**Work to complete**
A) In the forum thread about adding an Xinference model to Ragflow, what base URL did the poster enter?
B) From the forum thread about adding an Xinference model to Ragflow, extract word for word the stretch from "I want to add" through "model above ?".

**Extracted text**

I want to add Xinference model into Ragflow. I set the following, and I got error. What are the correct setting to add Xinference model for the installed model above ?

*Model type chat

*Model UID llama-3

*Base url http://host.docker.internal:9997/v1

Error:

Fail to access model(llama-3).ERROR: Error code: 500 - {'detail': "[address=0.0.0.0:34191, pid=166] Model model_format='ggufv2' model_size_in_billions=8 quantizations=['Q2_K', 'Q3_K_L', 'Q3_K_M', 'Q3_K_S', 'Q4_0', 'Q4_1', 'Q4_K_M', 'Q4_K_S', 'Q5_0', 'Q5_1', 'Q5_K_M', 'Q5_K_S', 'Q6_K', 'Q8_0'] model_id='QuantFactory/Meta-Llama-3-8B-GGUF' model_file_name_template='Meta-Llama-3-8B.{quantization}.gguf' model_file_name_split_template=None quantization_parts=None model_hub='huggingface' model_uri=None model_revision=None is not for chat."}

May 02 '24 16:05 cielglan

Sorry. You could submit an issue to conference. They might meet this problem before. We have had no clue yet.

May 03 '24 00:05 KevinHuSh

If I can specify the Model UID correctly, Ragflow can recognize the model to register, I think.

May 03 '24 10:05 cielglan

**Supplied data**

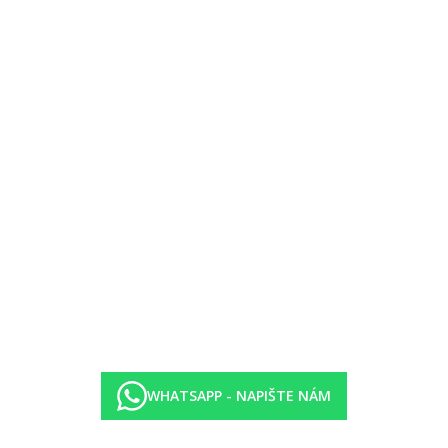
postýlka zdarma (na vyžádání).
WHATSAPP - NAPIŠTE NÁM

**Answers for this exercise**
A) http://host.docker.internal:9997/v1

B)
I want to add Xinference model into Ragflow. I set the following, and I got error. What are the correct setting to add Xinference model for the installed model above ?